**Что нужно сделать**
Кто, согласно эссе «Воля к барокко», был пределом восхищения в прошлом веке?

Хосе Ортега-и-Гассет
Воля к барокко
Любопытный симптом изменения в идеях и чувствах, переживаемого европейским сознанием - мы говорим о том, что происходило еще в довоенные годы,- новое направление наших эстетических вкусов.
Нас больше не интересует роман, эта позиция детерминизма[1], позитивистский литературный жанр. Факт бесспорный! Кто сомневается, пусть возьмет томик Доде или Мопассана, и он изумится, как мало они его трогают и как слабо звучат. С другой стороны, нас давно не удивляет чувство неудовлетворенности, остающееся после чтения современных романов. Высочайшее мастерство и полное безлюдье. Все, что недвижно,- присутствует, все, что в движении,- отсутствует начисто.
Между тем книги Стендаля и Достоевского завоевывают все большее признание. В Германии зарождается культ Хеббеля. Каково же новое восприятие, на которое указывает этот симптом?
Думаю, что изменение в литературных вкусах соотносится не только хронологически с возникшим в пластических искусствах интересом к барокко. В прошлом веке пределом восхищения был Микеланджело; восхищение словно бы задерживалось на меже, разделяющей ухоженный парк и заросли дикой сельвы. Барокко внушало ужас; оно представлялось царством беспорядка и дурного вкуса. Восхищение делало большой крюк и, ловко обогнув сельву, останавливалось по другую ее сторону, там, где в царство искусства вместе с Веласкесом, казалось, возвращалась естественность.

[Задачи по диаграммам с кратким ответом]
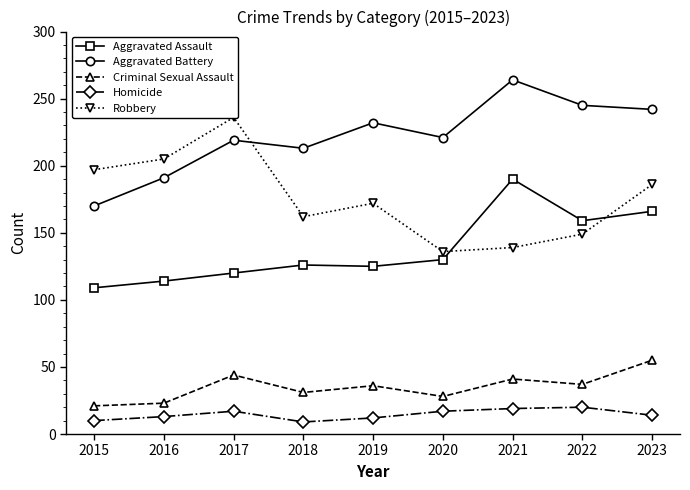

What is the difference between the highest and lowest values at 2023?

228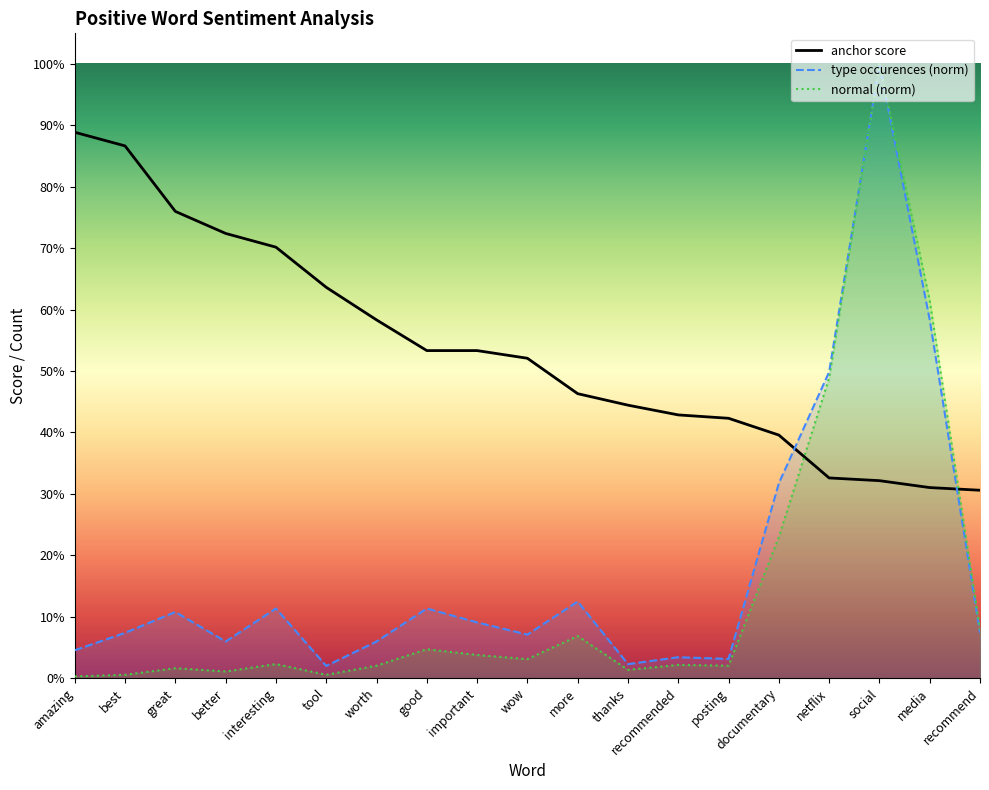

Reading right to left, list all the values displayed in this chart.

anchor score: 0.3	0.3	0.3	0.3	0.4	0.4	0.4	0.4	0.5	0.5	0.5	0.5	0.6	0.6	0.7	0.7	0.8	0.9	0.9
normal: 0.1	0.6	1.0	0.5	0.2	0.0	0.0	0.0	0.1	0.0	0.0	0.0	0.0	0.0	0.0	0.0	0.0	0.0	0.0
type occurences: 0.1	0.6	1.0	0.5	0.3	0.0	0.0	0.0	0.1	0.1	0.1	0.1	0.1	0.0	0.1	0.1	0.1	0.1	0.0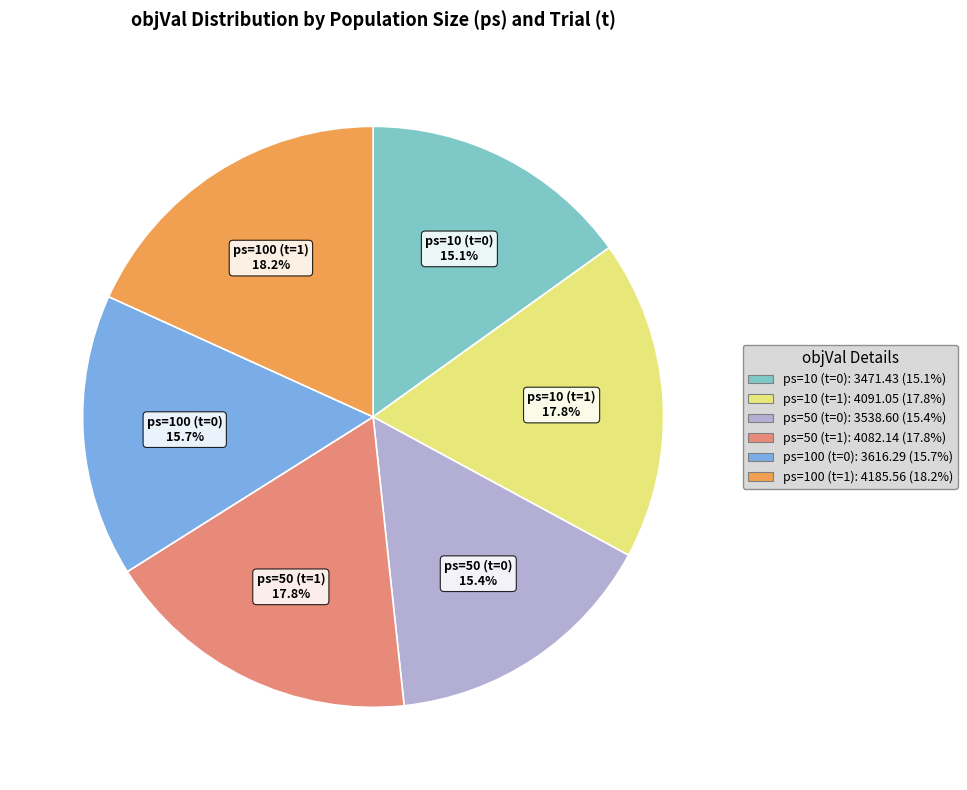

Is there a majority slice in this chart?

No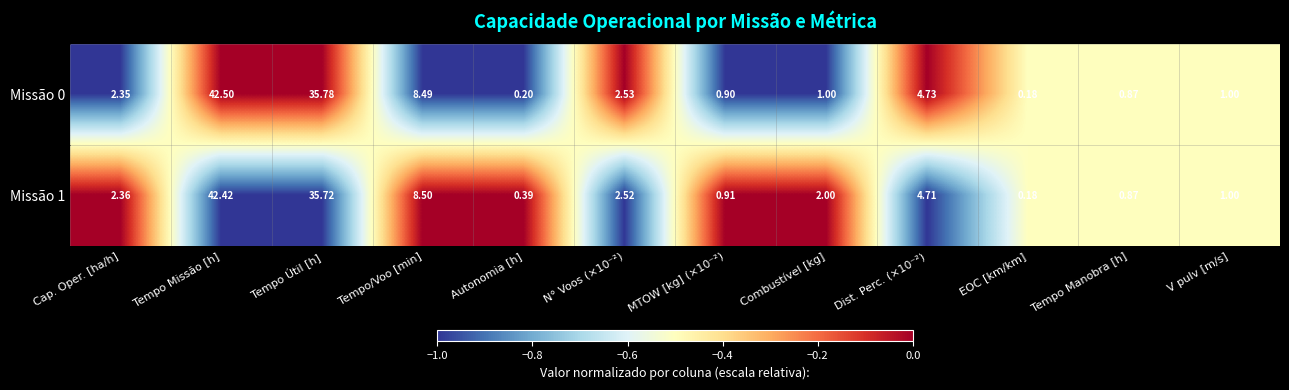

Is the value of Missão 1 at Dist. Perc. (×10⁻²) greater than the value of Missão 0 at MTOW [kg] (×10⁻²)?

Yes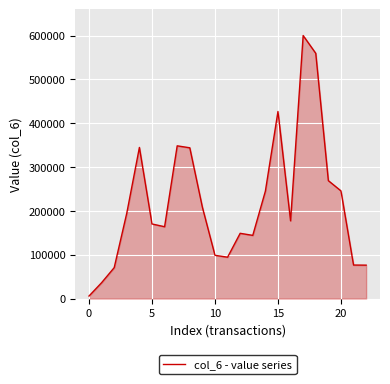

What is the greatest value displayed?

599940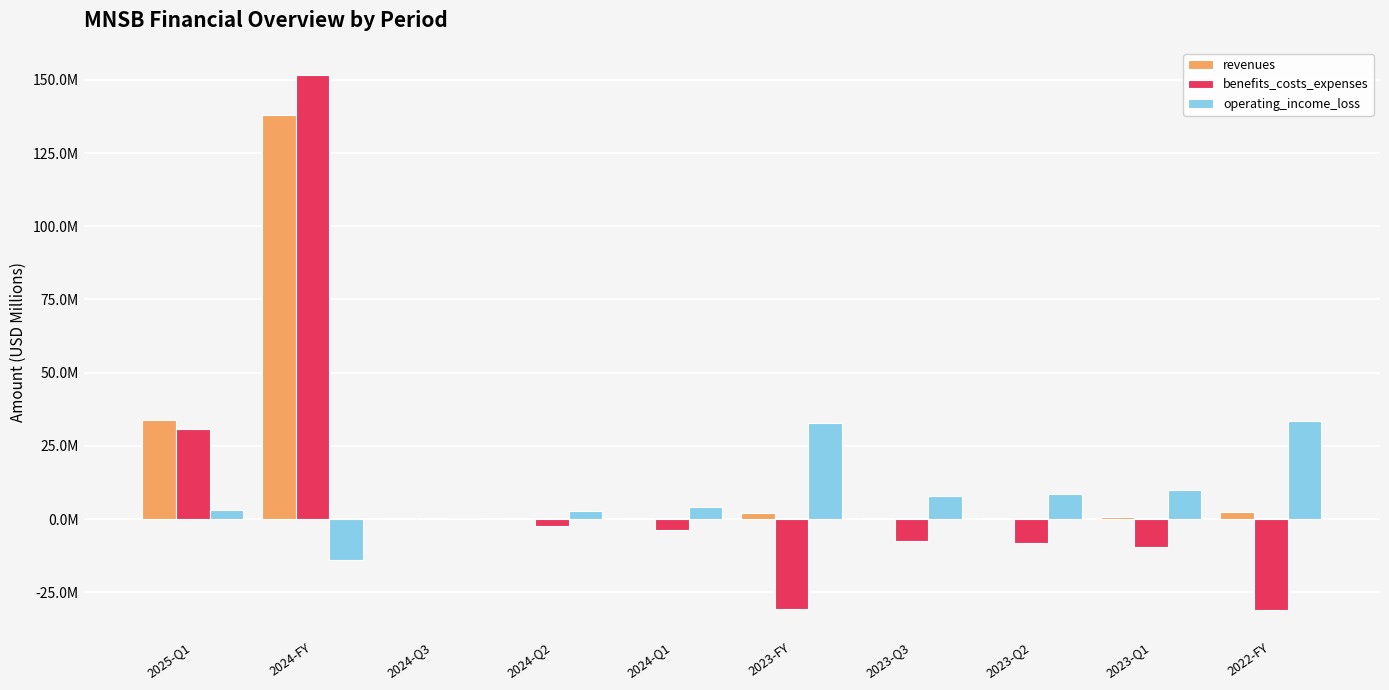

Are the bars grouped side by side (vs. stacked)?

Yes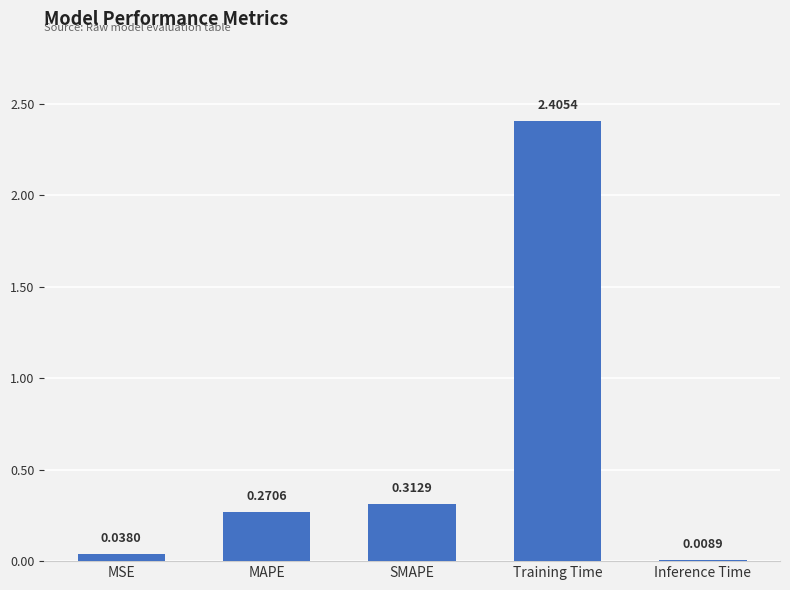

What is the maximum value shown in the chart?

2.4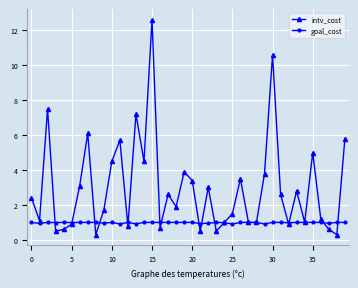

How many interior local peaks does the intv_cost series have?

12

**Письменное решение**
Микеланджело.